Q1: Do I need an API key or login to use this scraper? No. The scraper requires only Tweet IDs and does not rely on official API keys, tokens, or user authentication.
Q2: Can I process multiple Tweet IDs at once? Yes. Simply supply an array of Tweet IDs, and the scraper will return structured output for each one.
Q3: Does it extract media such as photos or thumbnails? Yes. The scraper retrieves full media metadata including URLs, sizes, dimensions, and availability.

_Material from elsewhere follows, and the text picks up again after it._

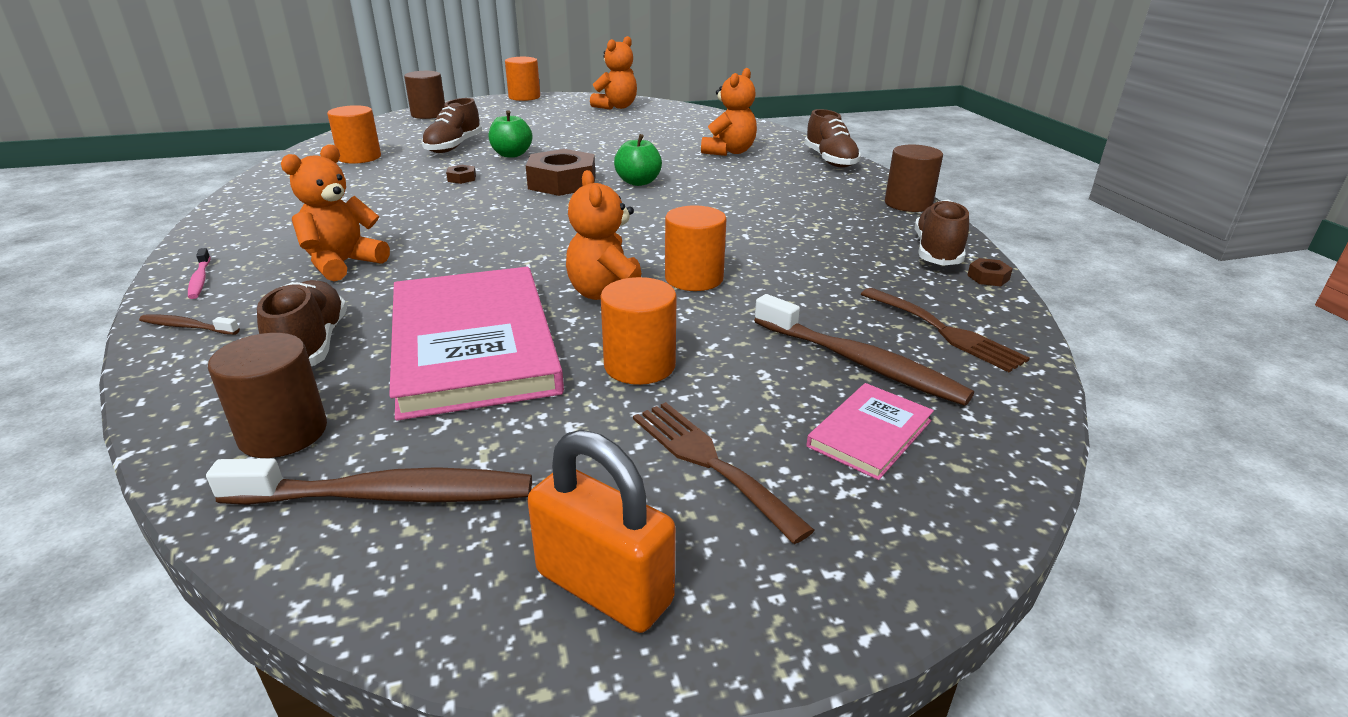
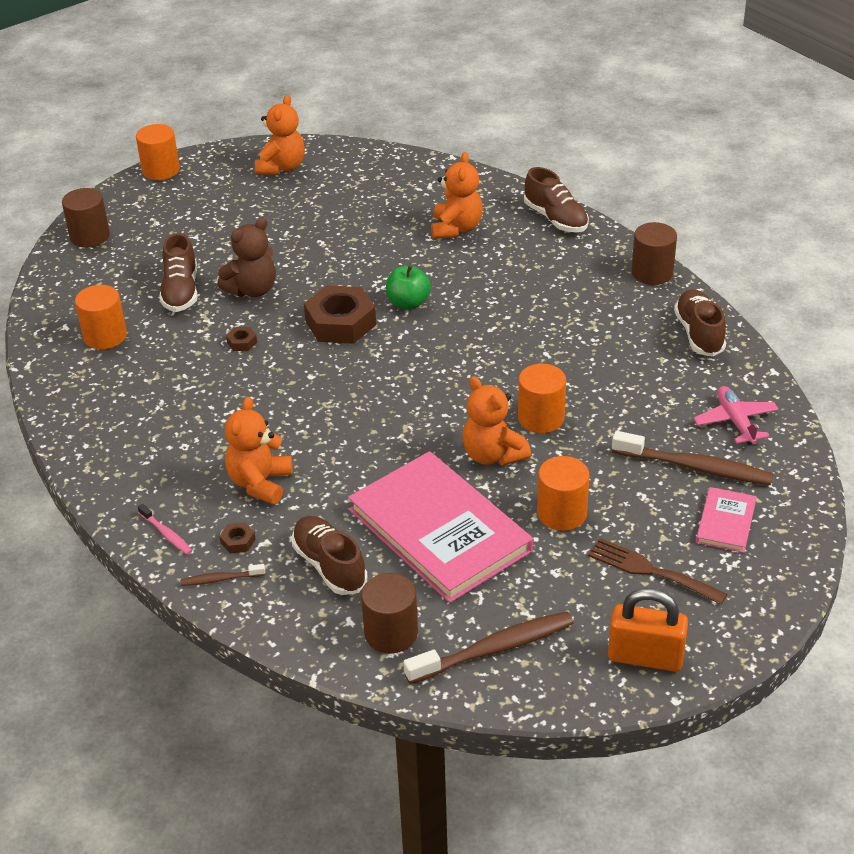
camera: 20 degrees left, 10 degrees up
green apple [489,110,532,158] -> brown teddy bear [217,217,276,297]
brown fork [861,288,1030,372] -> pink plane [693,386,779,445]
brown nut [967,258,1013,286] -> brown nut moved to [220,522,256,553]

Q4: What happens if a Tweet ID is invalid or deleted? The output will include an error flag and explanatory message so you can filter or retry failed items.
Primary Metric: Average extraction time is under 0.8 seconds per tweet, even for media-rich posts. Reliability Metric: Field-level success rate consistently exceeds 98% across large batches. Efficiency Metric: Processes up to 500 Tweet IDs per run with minimal resource overhead. Quality Metric: Data completeness remains above 97%, including media fields and quoted tweet structures.